**PROBLEMS AND TASKS:**
a: Answer these questions using the SubSumDupComb test page.
(i) What value does setUp() assign to sum2?
(ii) What space complexity is given for find()?
(iii) According to the tips, which numbers does the result prefer when there are multiple possible shortest results?
b: For each statement, decide whether it agrees with the SubSumDupComb test page. Support each yes or no with a quotation from that page.
(i) The array arr is initialized with the values 1, 4, 10, 20 and 35.
(ii) findWithCache() is described as pure recursion.
(iii) The test test_find_noSolution expects find() to return null.
c: Reproduce the part of the SubSumDupComb test page that starts at "It's pure recursion." and ends at "element is included.".

BEGIN PASSAGE PROVIDED

SubSumDupCombTest.java:
(Test case, via TestNG)

import org.testng.Assert;
import org.testng.annotations.BeforeClass;
import org.testng.annotations.Test;

import java.util.Arrays;

public class SubSumDupCombTest {
    private int[] arr;
    private int sum;
    private int[] expectedResultArr;

    private int[] arr2;
    private int sum2;
    private int sum2NoSolution;
    private int[] expectedResultArr2;

    @BeforeClass
    public void setUp() {
        // init - arr,
        arr = new int[]{1, 4, 10, 20, 35};
        sum = 17;
        expectedResultArr = new int[]{1, 4, 4, 4, 4};
        Arrays.sort(expectedResultArr);

        // init - arr2,
        arr2 = new int[]{14, 6, 10};
        sum2 = 40;
        sum2NoSolution = 17;
        expectedResultArr2 = new int[]{10, 10, 10, 10};
        Arrays.sort(expectedResultArr2);
    }

    @Test
    public void test_find() {
        // arr
        int[] resultArr = SubSumDupComb.find(arr, sum);
        Arrays.sort(resultArr);
        Assert.assertTrue(Arrays.equals(resultArr, expectedResultArr));

        // arr2
        int[] resultArr2 = SubSumDupComb.find(arr2, sum2);
        Arrays.sort(resultArr2);
        Assert.assertTrue(Arrays.equals(resultArr2, expectedResultArr2));
    }

    @Test
    public void test_find_noSolution() {
        Assert.assertNull(SubSumDupComb.find(arr2, sum2NoSolution));
    }

    @Test
    public void test_findWithCache() {
        // arr
        int[] resultArr = SubSumDupComb.findWithCache(arr, sum);
        Arrays.sort(resultArr);
        Assert.assertTrue(Arrays.equals(resultArr, expectedResultArr));

        // arr2
        int[] resultArr2 = SubSumDupComb.findWithCache(arr2, sum2);
        Arrays.sort(resultArr2);
        Assert.assertTrue(Arrays.equals(resultArr2, expectedResultArr2));
    }

    @Test
    public void test_findWithCache_noSolution() {
        Assert.assertNull(SubSumDupComb.findWithCache(arr2, sum2NoSolution));
    }
}

Explanation:

  • find()
    It's pure recursion.
    Compleixty:

    • Time:: O(t^n) // in worst case,
    • Space: O(n) // used by recursive method stack,

    Where:

    • t, is average time of an element is included.
  • findWithCache()
    Use cache for each pair of (start, sum).
    Compleixty:

    • Time:: O(n * s)
    • Space: O(n * s) // used by cache, and recursive method stack,

    Where:

    • s, is count of possible sum in the middle.

Tips:

  • The result prefer numbers with larger indices, when there are multiple possible shortest results.

END PASSAGE PROVIDED
BEGIN PROVIDED DATA

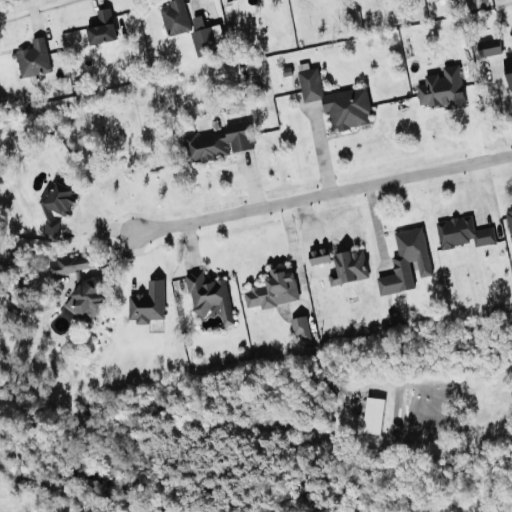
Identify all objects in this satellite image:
building: (430, 0)
road: (28, 2)
building: (174, 17)
building: (101, 27)
building: (202, 37)
building: (487, 47)
building: (33, 58)
building: (440, 88)
building: (335, 100)
building: (216, 142)
road: (323, 193)
building: (55, 207)
building: (462, 232)
building: (405, 261)
building: (69, 263)
building: (338, 265)
building: (272, 290)
building: (208, 296)
building: (85, 299)
building: (147, 303)
building: (300, 326)
building: (372, 415)
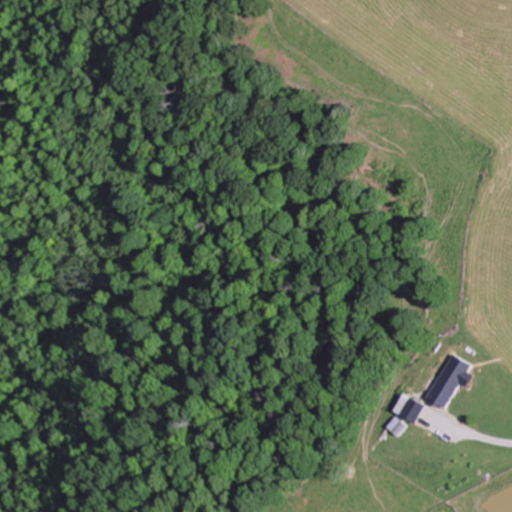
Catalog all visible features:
building: (456, 380)
building: (413, 414)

END PROVIDED DATA

**RESPONSES PER TASK:**
a:
(i) 40
(ii) O(n), used by the recursive method stack
(iii) Numbers with larger indices

b:
(i) Yes: "arr = new int[]{1, 4, 10, 20, 35};"
(ii) No: "Use cache for each pair of (start, sum)."
(iii) Yes: "Assert.assertNull(SubSumDupComb.find(arr2, sum2NoSolution));"

c:
It's pure recursion.
    Compleixty:

    • Time:: O(t^n) // in worst case,
    • Space: O(n) // used by recursive method stack,

    Where:

    • t, is average time of an element is included.